Upvote:8
Perhaps the best way to think of this question is to recognize that there are roughly three ways to think about right/legitimacy, which correspond to the angle of one's approach: the state, domestic stakeholders, and the international community. Each of these are considered below. We should also recognize the difference between a "claim" to legitimacy, and whether or not we, looking back, hold those those claims to be legitimate. I don't touch on the latter, which will quickly become mired in debates over either nationalism or international law.
The State
The new pro-independence forces, as of 1945, rarely articulated their legitimacy in terms of a "successor state" or international legal terms. They sought to describe a positive and creative project in the form of a national community, call it an imagined community if you like, of Indonesia that encompassed a diverse group of people. Call this, if you like, "the right to speak on behalf of a people" that dates back to ideas of self-determination in the lead up and aftermath of World War I. This found concrete form in the famous 17 August, 1945 independence proclamation, after negotiations between the nationalist leaders Sukarno, Hatta and others, and possibly some of the Japanese officers who may have been present. It referred only to the "people of indonesia" in vaguest terms, which concealed the divisions and diversity which would remain a challenge to come. The authority of this claim was based on the perceived broad representation of various communities in the various youth and other political organizations active at time who recognized the leadership of Sukarno and Hatta.
Domestic Contenders
This "right to speak upon behalf of the national community" of course is always a threatened and negotiated thing. There was not one vision of Indonesia, but many. Some of these were manifested in the political dreams of the major nationalist/political/religious organizations including the Sarekat Islam, the Muhammadiyah, the Communist Party of Indonesia, and the Nationalist Party of Indonesia). Each had different conceptions of what the community represented, why its constituent members were indeed members, and what role they were to play. See Bertrand's Nationalism and Ethnic Conflict in Indonesia for more on these varying visions. Some of these, especially religious movements such as Darul Islam in West Java, and others in Aceh, Sulawesi, etc. continued to seek out contending separatist nations.

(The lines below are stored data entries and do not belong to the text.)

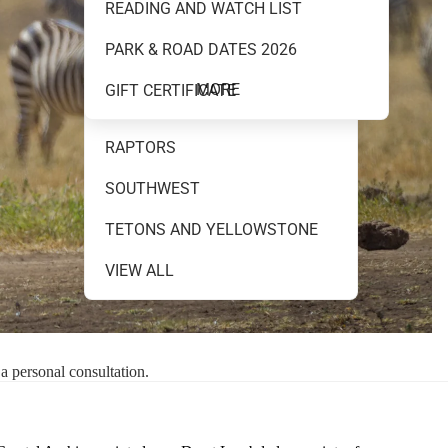
READING AND WATCH LIST
MOUNTAINS AND WATER
PARK & ROAD DATES 2026
NEW RELEASES
MORE
GIFT CERTIFICATE
NIGHT SKY
RAPTORS
SOUTHWEST
TETONS AND YELLOWSTONE
VIEW ALL
 a personal consultation.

Most interestingly and dangerously for the idea of a specific Indonesian nation were competing visions of various levels of Malayan-Indonesian unity, even larger in scope than the already complex mix of communities that fell under an Indonesian nation. See first half of Joseph Chi Liow's Politics of Indonesia-Malaysia Relations: One Kin, Two Nations.

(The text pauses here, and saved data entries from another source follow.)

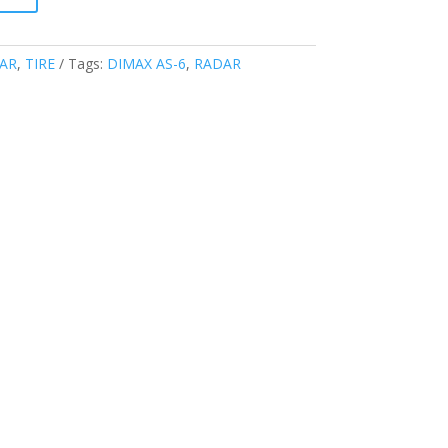
AR
,
TIRE
Tags:
DIMAX AS-6
,
RADAR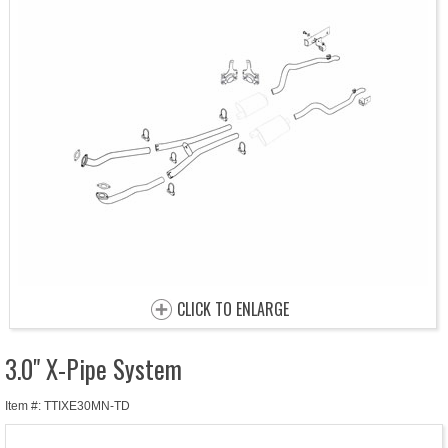
CLICK TO ENLARGE
3.0" X-Pipe System
Item #: TTIXE30MN-TD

The International Community
Of course, at the end of the day, it is the recognition of nations by an international community, or at least, the claims which are formulated in a way that operates on this level, which has huge repercusions for treaties, trade, and feeds back into domestic legitimacy.

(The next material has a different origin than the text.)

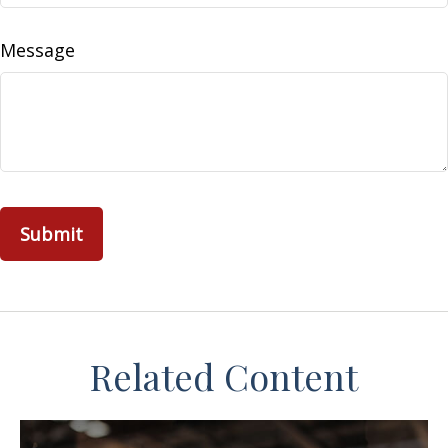
Message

The Dutch actively tried to dispel the idea of a single national Indonesian community by promoting competing states of Pasundan, Madura, and the "Great Dayak" and towards the end leading up to 1949 tried to create a federal system but following independence most of these actually supported their own dissolution into a unified republic (I'm summarizing Bertrand, p32). As in many post-colonial cases, the most important exception being partition in India in 1947, it was easiest for the international community to recognize the most powerful post-colonial contender and ignore call for recognition from separatists unless there was a compelling political justification to recognize holdouts.